Question

The bond dissociation energies of X₂ , Y₂ and XY are in the ratio of 1 : 0·5 : 1. ΔH for the formation of XY is – 200 kJ mol^–1 . The bond dissociation energy of X₂ will be

• A. 200 kJ mol^–1
• B. 800 kJ mol^–1
• C. 100 kJ mol^–1
• D. 400 kJ mol^–1

Answer 1

The Correct Option is B

To determine the bond dissociation energy of X₂ given the ratio and the enthalpy change for the reaction forming XY, we can use the concept of Hess's law, which states that the total enthalpy change during a chemical reaction is the same regardless of the number of stages in which the reaction is effected. The reaction in question can be represented as:

1. Break X₂ into 2X:
   \( \mathrm{X_2 \rightarrow 2X} \) with dissociation energy \( E_{X_2} \)
2. Break Y₂ into 2Y:
   \( \mathrm{Y_2 \rightarrow 2Y} \) with dissociation energy \( E_{Y_2} \)
3. Formation of XY:
   \( \mathrm{X + Y \rightarrow XY} \) with formation enthalpy \( -E_{XY} \)

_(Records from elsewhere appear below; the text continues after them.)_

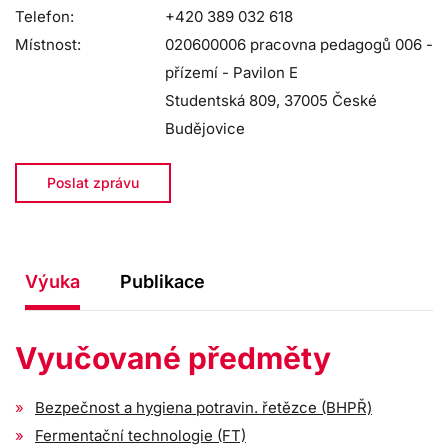
Telefon:
+420 389 032 618
Místnost:
020600006 pracovna pedagogů 006 -
přízemí - Pavilon E
Studentská 809, 37005 České
Budějovice
Poslat zprávu
Výuka
Publikace
Vyučované předměty
Bezpečnost a hygiena potravin. řetězce (BHPŘ)
Fermentační technologie (FT)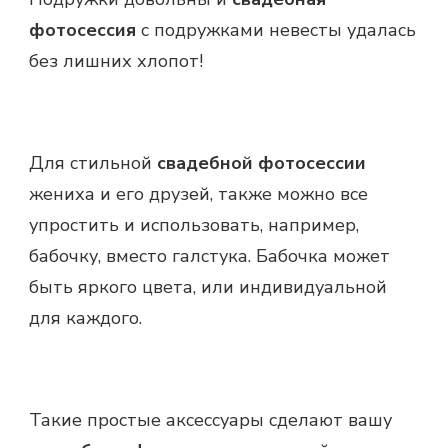
фотосессия
с подружками невесты удалась
без лишних хлопот!
Для стильной
свадебной фотосессии
жениха и его друзей, также можно все
упростить и использовать, например,
бабочку, вместо галстука. Бабочка может
быть яркого цвета, или индивидуальной
для каждого.
Такие простые аксессуары сделают вашу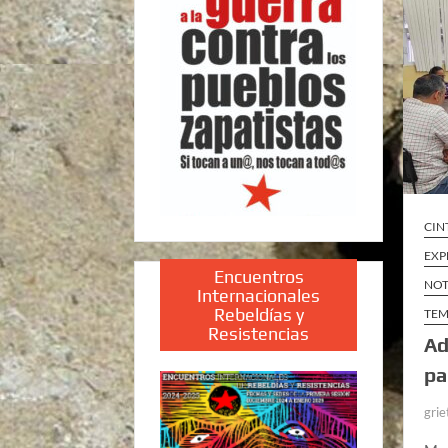
CIN
EXP
Encuentros
NOT
Internacionales
Rebeldías y
TEM
Resistencias
Ad
pa
grie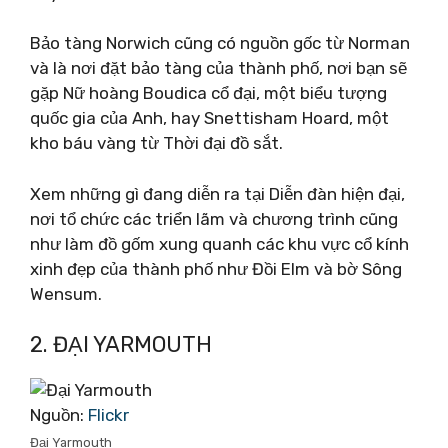
Bảo tàng Norwich cũng có nguồn gốc từ Norman
và là nơi đặt bảo tàng của thành phố, nơi bạn sẽ
gặp Nữ hoàng Boudica cổ đại, một biểu tượng
quốc gia của Anh, hay Snettisham Hoard, một
kho báu vàng từ Thời đại đồ sắt.
Xem những gì đang diễn ra tại Diễn đàn hiện đại,
nơi tổ chức các triển lãm và chương trình cũng
như làm đồ gốm xung quanh các khu vực cổ kính
xinh đẹp của thành phố như Đồi Elm và bờ Sông
Wensum.
2. ĐẠI YARMOUTH
Nguồn:
Flickr
Đại Yarmouth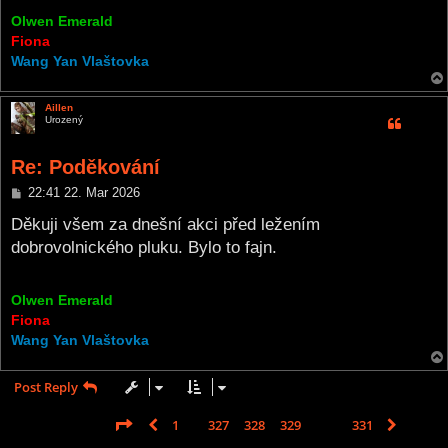
Olwen Emerald
Fiona
Wang Yan Vlaštovka
Aillen
Urozený
Re: Poděkování
P
22:41 22. Mar 2026
o
s
Děkuji všem za dnešní akci před ležením
t
dobrovolnického pluku. Bylo to fajn.
Olwen Emerald
Fiona
Wang Yan Vlaštovka
Post Reply
Page
330
of
331
1
327
328
329
330
331
Previous
Next
4953 posts
…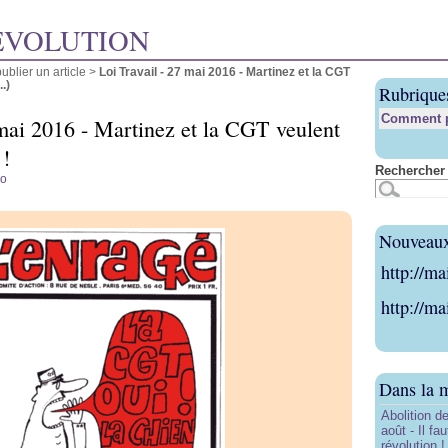
ÉVOLUTION
blier un article
>
Loi Travail - 27 mai 2016 - Martinez et la CGT
.)
Rubrique
Comment pu
 mai 2016 - Martinez et la CGT veulent
 !
Rechercher 
o
Nouveaux 
http://ma
http://ma
Dans la 
Abolition de
août - Il f
révolution !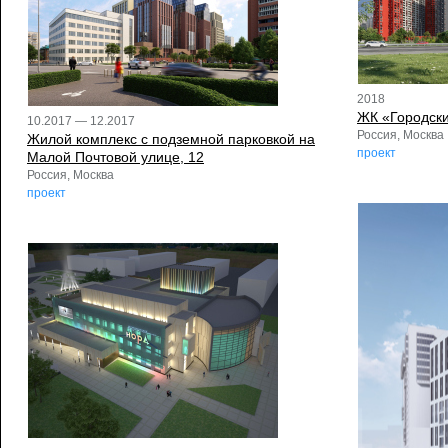
2018
ЖК «Городск
10.2017 — 12.2017
Россия, Москва
Жилой комплекс с подземной парковкой на
проект
Малой Почтовой улице, 12
Россия, Москва
проект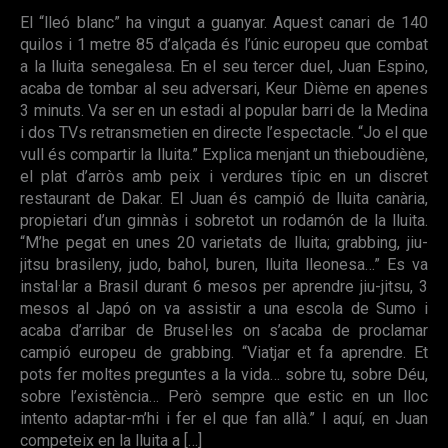
El “lleó blanc” ha vingut a guanyar. Aquest canari de 140
quilos i 1 metre 85 d’alçada és l’únic europeu que combat
a la lluita senegalesa. En el seu tercer duel, Juan Espino,
acaba de tombar al seu adversari, Keur Dième en apenes
3 minuts. Va ser en un estadi al popular barri de la Medina
i dos TVs retransmetien en directe l’espectacle. “Jo el que
vull és compartir la lluita.” Explica menjant un thieboudiène,
el plat d’arròs amb peix i verdures típic en un discret
restaurant de Dakar. El Juan és campió de lluita canària,
propietari d’un gimnàs i sobretot un rodamón de la lluita.
“M’he pegat en unes 20 varietats de lluita; grabbing, jiu-
jitsu brasileny, judo, bahol, buren, lluita lleonesa…” Es va
instal·lar a Brasil durant 6 mesos per aprendre jiu-jitsu, 3
mesos al Japó on va assistir a una escola de Sumo i
acaba d’arribar de Brusel·les on s’acaba de proclamar
campió europeu de grabbing. “Viatjar et fa aprendre. Et
pots fer moltes preguntes a la vida… sobre tu, sobre Déu,
sobre l’existència… Però sempre que estic en un lloc
intento adaptar-m’hi i fer el que fan allà.” I aquí, en Juan
competeix en la lluita a […]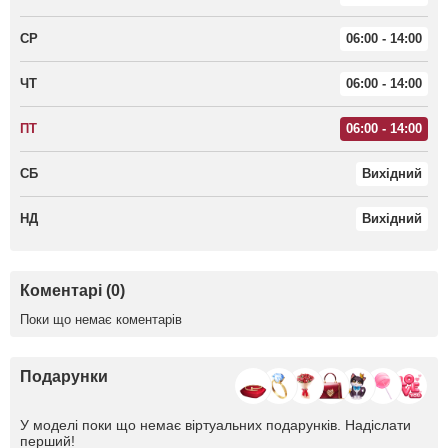
СР
06:00 - 14:00
ЧТ
06:00 - 14:00
ПТ
06:00 - 14:00
СБ
Вихідний
НД
Вихідний
Коментарі (0)
Поки що немає коментарів
Подарунки
У моделі поки що немає віртуальних подарунків. Надіслати
перший!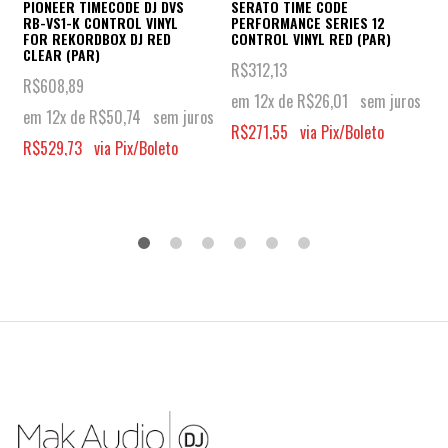
PIONEER TIMECODE DJ DVS
SERATO TIME CODE
RB-VS1-K CONTROL VINYL
PERFORMANCE SERIES 12
FOR REKORDBOX DJ RED
CONTROL VINYL RED (PAR)
CLEAR (PAR)
R$
312,13
R$
608,89
em 12x de
R$
26,01
sem juros
em 12x de
R$
50,74
sem juros
R$
271,55
via Pix/Boleto
R$
529,73
via Pix/Boleto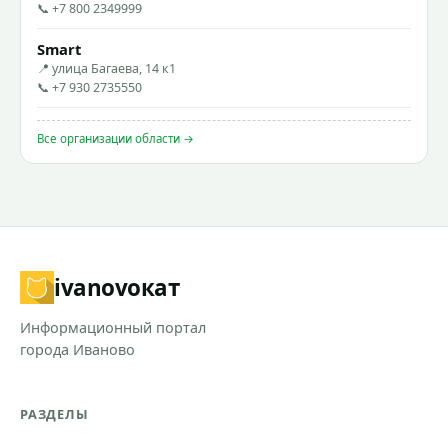
📞 +7 800 2349999
Smart
📍 улица Багаева, 14 к1
📞 +7 930 2735550
Все организации области →
ivanovo
кат
Информационный портал
города Иваново
РАЗДЕЛЫ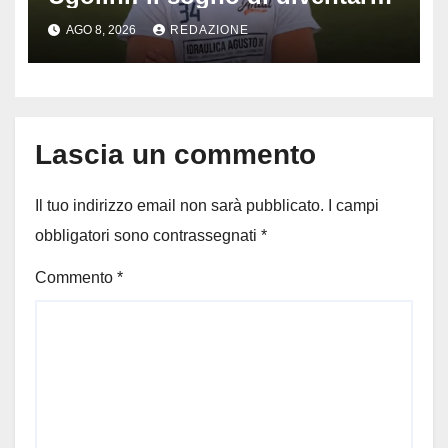
medico e la fascia da
AGO 8, 2026
REDAZIONE
capitano, il dolore di Bologna
per il 19enne morto in mare
Lascia un commento
Il tuo indirizzo email non sarà pubblicato.
I campi
obbligatori sono contrassegnati
*
Commento
*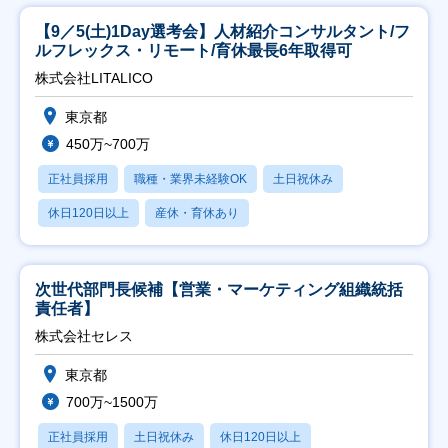
【9／5(土)1Day選考会】人材紹介コンサルタント/フ
ルフレックス・リモート/育休最長6年取得可
株式会社LITALICO
東京都
450万~700万
正社員採用
職種・業界未経験OK
土日祝休み
休日120日以上
産休・育休あり
次世代部門長候補【営業・マーケティング組織統括
責任者】
株式会社セレス
東京都
700万~1500万
正社員採用
土日祝休み
休日120日以上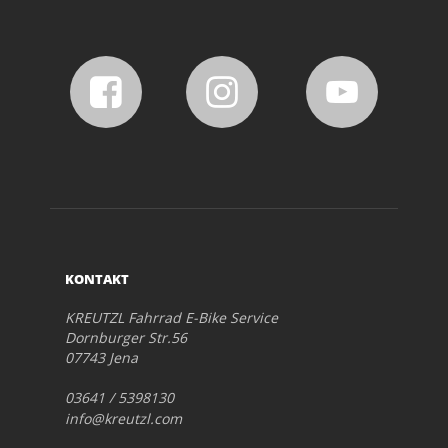
KONTAKT
KREUTZL Fahrrad E-Bike Service
Dornburger Str.56
07743 Jena
03641 / 5398130
info@kreutzl.com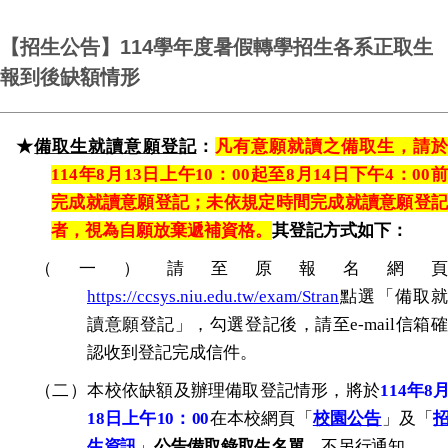
【招生公告】114學年度暑假轉學招生各系正取生
報到後缺額情形
★
備取生就讀意願登記
：
凡有意願就讀之備取生，請於
114
年
8
月
13
日上午
10
：
00
起至
8
月
14
日下午
4
：
00
完成就讀意願登記；未依規定時間完成就讀意願登記
者，視為自願放棄遞補資格。
其登記方式如下：
（一）請至原報名網頁
https://ccsys.niu.edu.tw/exam/Stran
點選「備取就
讀意願登記」，勾選登記後，請至
e-mail
信箱
認收到登記完成信件。
（二）
本校依缺額及辦理備取登記情形，將於
114
年
8
18
日上午
10
：
00
在本校網頁「
校園公告
」及「
生資訊
」
公告備取錄取生名單
，不另行通知。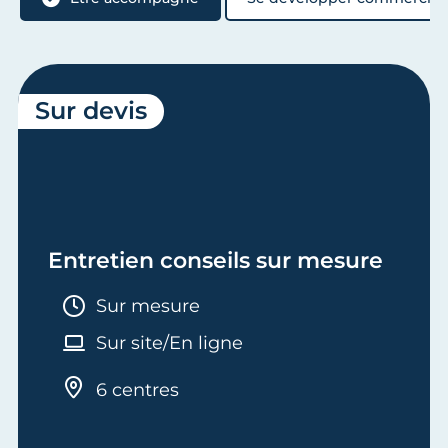
Sur devis
Entretien conseils sur mesure
Durée :
Sur mesure
Sur site/En ligne
6 centres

According to Hess's Law, the enthalpy change for the formation of XY can be given by the following equation:

\( \Delta H = \frac{E_{X_2}}{2} + \frac{E_{Y_2}}{2} - E_{XY} \)

We are given:

• The ratio of bond dissociation energies: \( E_{X_2} : E_{Y_2} : E_{XY} = 1 : 0.5 : 1 \)
• \( \Delta H = -200 \, \text{kJ mol}^{-1} \)

If we let \( E_{X_2} = x \), then \( E_{Y_2} = 0.5x \) and \( E_{XY} = x \).

Substitute these into the enthalpy equation:

\( -200 = \frac{x}{2} + \frac{0.5x}{2} - x \)

Simplifying the equation:

\( -200 = \frac{x}{2} + \frac{0.5x}{2} - x = \frac{x + 0.5x}{2} - x = \frac{1.5x}{2} - x \)

\( -200 = \frac{1.5x - 2x}{2} = \frac{-0.5x}{2} = -0.25x \)

Solving for \( x \):

\( -200 = -0.25x \Rightarrow x = \frac{200}{0.25} = 800 \)

Therefore, the bond dissociation energy of X₂ is \( 800 \, \text{kJ mol}^{-1} \), matching the given correct answer.